Module Identifier MA33210  
Academic Year 2006/2007  
Co-ordinator Professor V Mavron  
Semester Semester 2  
Other staff Professor V Mavron  
Pre-Requisite MA21410  
Course delivery Lecture   19 Hours. (19 x 1 hour lectures)  
  Seminars / Tutorials   3 Hours. (3 x 1 hour example classes)  
Assessment TypeAssessment Length/DetailsProportion
Semester Exam2 Hours (written examination)  100%
Supplementary Assessment2 Hours (written examination)  100%

Learning outcomes

On completion of this module, a student should be able to:
1. interpret problems in appropriate contexts and apply general counting principles to particular situations.
2. illustrate the principle of inclusion-exclusion and the pigeonhole principle by simple applications.
3. solve second order linear difference equations
4. model problems with difference equations;
5. describe concepts of certain combinatorial structures, e.g. codes, latin squares and balanced designs, and apply counting techniques to the investigation of their parameters.

Brief description

This module will aim to cover the basics of classical combinatorics, the emphasis being on techniques rather than theory. The key ideas are those of selections, permutations and partitions.


To understand the concepts of selection and permutation and to recognise when and how to use some basic counting techniques.

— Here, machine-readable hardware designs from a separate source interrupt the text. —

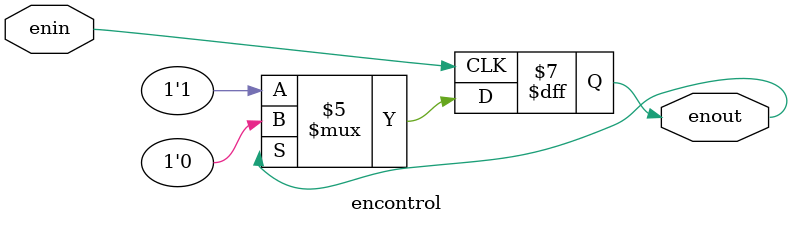
<source format=v>
module encontrol(enin, enout);
input enin;
output enout;
reg enout=0;

always@ (posedge enin)
begin
	if(enout==1)
	   enout=0;
	else
	   enout=1;
end
endmodule
</source>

1. Permutations and selections. Binomial coefficient. Identities involving binomial coefficients. Selections with repetition allowed. Multinomial coefficients. The Pigeonhole Principle.
2. Partitions of integers. Ferrers' Diagrams.
3. Principle of Inclusion and Exclusion. Derangements. Partitions of sets. Stirling numbers of the second kind.
4. Homogeneous second order linear difference equations. Simple inhomogeneous cases.
5. Latin squares. Orthogonality. Balanced designs.
6. Codes. Hamming distance. Error detection and correction.

Reading Lists

** Recommended Text
R P Grimaldi (1999) Discrete Combinatorial Mathematics 4th. Addison-Wesley 0201304244
** Supplementary Text
C L Liu (1985) Elements of Discrete Mathematics 2nd. McGraw-Hill 007038133X
I Anderson (1974) A First Course in Combinatorial Mathematics OUP 0198596170
** Recommended Background
N Biggs (1992) Discrete Mathematics Rev. Ed.. OUP 0198534272


This module is at CQFW Level 6